The Uses of Psychoanalysis: Britain, France and the USA, 1920-2000

With the possible exception of Marxism, psychoanalysis has had both a broader and a deeper influence on intellectual life in the West than any other movement. Developed as a therapeutic and psychological programme at the turn of the century, occupying like no other epistemic and institutional project could the no man’s lands between the human and the biological sciences and between the figures of ‘care’ and of ‘knowledge’, it also had great influence on the fledgling social sciences – psychology, sociology and anthropology – in the first half of the twentieth century and fused with revolutionary enthusiasms in politics and in social reform (relating in particular to sexuality and to the position of women).  Above all it stood at the head of the diverse array of ‘technologies of the self’ developed by Western cultures increasingly absorbed by the cultivation of ‘personality’ in an age of alleged massification.  This seminar will examine some of the uses to which psychoanalysis was put, focussing on both disciplinary and interdisciplinary developments and on the local milieux in which psychoanalysis developed most vigorously – urban, cosmopolitan, intellectually and artistically vibrant cities.

The interdisciplinary rationale of the seminar reflects accurately the interdisciplinary scope of psychoanalysis itself.
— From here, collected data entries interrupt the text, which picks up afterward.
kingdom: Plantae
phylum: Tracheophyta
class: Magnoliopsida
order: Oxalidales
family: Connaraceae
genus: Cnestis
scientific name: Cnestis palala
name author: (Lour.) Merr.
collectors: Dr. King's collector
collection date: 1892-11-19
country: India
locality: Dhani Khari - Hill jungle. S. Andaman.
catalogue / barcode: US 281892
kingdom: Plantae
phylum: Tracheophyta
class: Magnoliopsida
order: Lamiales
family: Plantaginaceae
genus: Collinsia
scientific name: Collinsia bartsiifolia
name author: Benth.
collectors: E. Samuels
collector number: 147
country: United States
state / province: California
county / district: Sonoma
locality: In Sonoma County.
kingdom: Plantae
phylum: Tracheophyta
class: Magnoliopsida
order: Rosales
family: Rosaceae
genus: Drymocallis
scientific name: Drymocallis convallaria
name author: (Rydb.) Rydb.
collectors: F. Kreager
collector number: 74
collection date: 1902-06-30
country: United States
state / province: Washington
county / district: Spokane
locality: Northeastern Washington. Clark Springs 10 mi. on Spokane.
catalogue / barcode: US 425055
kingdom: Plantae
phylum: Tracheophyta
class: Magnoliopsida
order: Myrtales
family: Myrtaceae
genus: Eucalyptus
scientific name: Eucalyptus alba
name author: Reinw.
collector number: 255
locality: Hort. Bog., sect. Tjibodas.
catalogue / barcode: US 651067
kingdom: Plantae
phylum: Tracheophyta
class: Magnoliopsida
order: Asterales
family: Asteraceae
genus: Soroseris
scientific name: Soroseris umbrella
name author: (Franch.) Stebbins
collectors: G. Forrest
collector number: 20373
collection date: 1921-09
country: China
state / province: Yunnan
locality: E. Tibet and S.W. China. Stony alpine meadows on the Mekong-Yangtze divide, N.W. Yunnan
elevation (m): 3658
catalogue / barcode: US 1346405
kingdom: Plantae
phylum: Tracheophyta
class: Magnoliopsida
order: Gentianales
In Cambridge, aspects of psychoanalysis figure in several different disciplines: in history, in philosophy, in psychology, in anthropology, sociology, modern languages (in particular in German and in French, on account of the enormous influence of psychoanalysis on twentieth century French and German cultures) and inevitably in the history and philosophy of science. The 8-week Seminar will bring together approaches from social and cultural history, intellectual history, and history and philosophy of science to survey and take stock of a range of episodes, drawn from US, British and French psychoanalytic cultures, across the twentieth century. The seminar leaders hope that graduate students and postdoctoral researchers from a very wide range of disciplines will be attracted by the Seminar.

The leaders of the proposed Mellon Teaching Seminar are senior figures in the Faculty of History and the Department of History and Philosophy of Science. Mandler, principally a cultural historian, has a long-standing interest in the history and influence of psychoanalytic ideas (and on the popular dissemination of social-science concepts more generally), most recently palpable in his work on mid-twentieth-century cultural anthropology, Return from the Natives: How Margaret Mead Won the Second World War and Lost the Cold War (Yale University Press, 2013). Forrester has worked on various aspects of psychoanalysis, particularly, but not only, its history, for forty years; his recent research projects include the reception of psychoanalysis in Cambridge, 1908-1927 and the development of the concept of ‘gender identity’ in Los Angeles by the psychoanalyst Robert Stoller, c. 1963.


Professsor John Forrester is with the Department of History and Philosophy of Science at the University of Cambridge. His research interests include the  history and philosophy of psychoanalysis and human sciences.  He is Editor of Psychoanalysis and History.

Freud in Cambridge

John Forrester is completing a study (with Laura Cameron) of the reception of psychoanalysis in Cambridge in the early twentieth century. A number of elements of this study have been published – these are available below in PDF form:

(2010) 'The psychoanalytic passion of J.D. Bernal in 1920s Cambridge', British Journal of Psychotherapy 26(4): 397–404 [74 KB PDF file]
(2008) '1919: Psychology and Psychoanalysis, Cambridge and London: Myers, Jones and MacCurdy', Psychoanalysis and History 10(1): 37–94 [660 KB PDF file]
(2006) 'Remembering and forgetting Freud in early twentieth-century dreams', Science in Context 19(1): 65–85 [130 KB PDF file]
(2004) 'Freud in Cambridge', Critical Quarterly 46 No. 2 pp. 1–26 [850 KB PDF file]
(2000) (with Laura Cameron) 'Tansley's psychoanalytic network: An episode out of the early history of psychoanalysis in England', Psychoanalysis and History 2(2) (September 2000): 189–256 [570 KB PDF file]
(1999) (with Laura Cameron) '”A nice type of the English scientist”: Tansley and Freud', History Workshop Journal 48 pp. 65–100 [2.65 MB PDF file]

Sex, Babies and Gender

As one of the co-applicants of the Wellcome Trust Strategic Award on 'Generation to Reproduction', headed by Nick Hopwood, he is researching the relations between the psychological disciplines and the development of new technologies in the areas of sexual enhancement, assisted reproduction and (trans)gender construction in the 1950s and after. Within this area of research, he has published a paper on the work of Robert Stoller ('The Psychoanalytic Case: Voyeurism, Ethics, and Epistemology in Robert Stoller's Sexual Excitement' in: Angela N. H. Creager, Elizabeth Lunbeck, and M. Norton Wise (eds.), Science without Laws. Model Systems, Cases, Exemplary Narratives, Durham & London: Duke University Press, 2007, pp. 189–211) and will be delivering the Robert Stoller Lecture at the Los Angeles Psychoanalytic Society in 2011.